WORK TASK: Search the material below for the string "color" and extract each line that has it.

DATASET RECORDS:
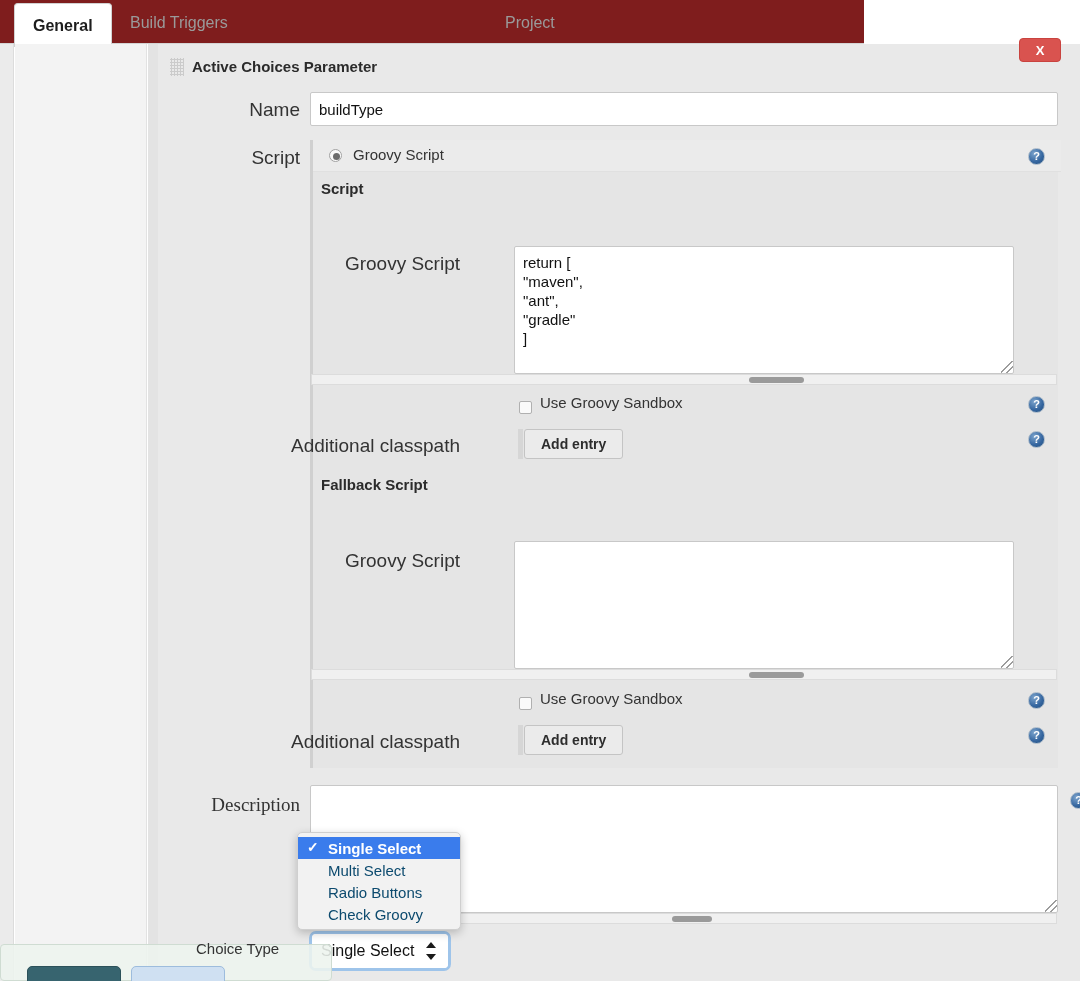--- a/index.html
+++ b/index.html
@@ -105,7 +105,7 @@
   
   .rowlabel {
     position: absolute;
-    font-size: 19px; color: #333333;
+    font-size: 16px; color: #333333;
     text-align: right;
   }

FINAL ANSWER:
-    font-size: 19px; color: #333333;
+    font-size: 16px; color: #333333;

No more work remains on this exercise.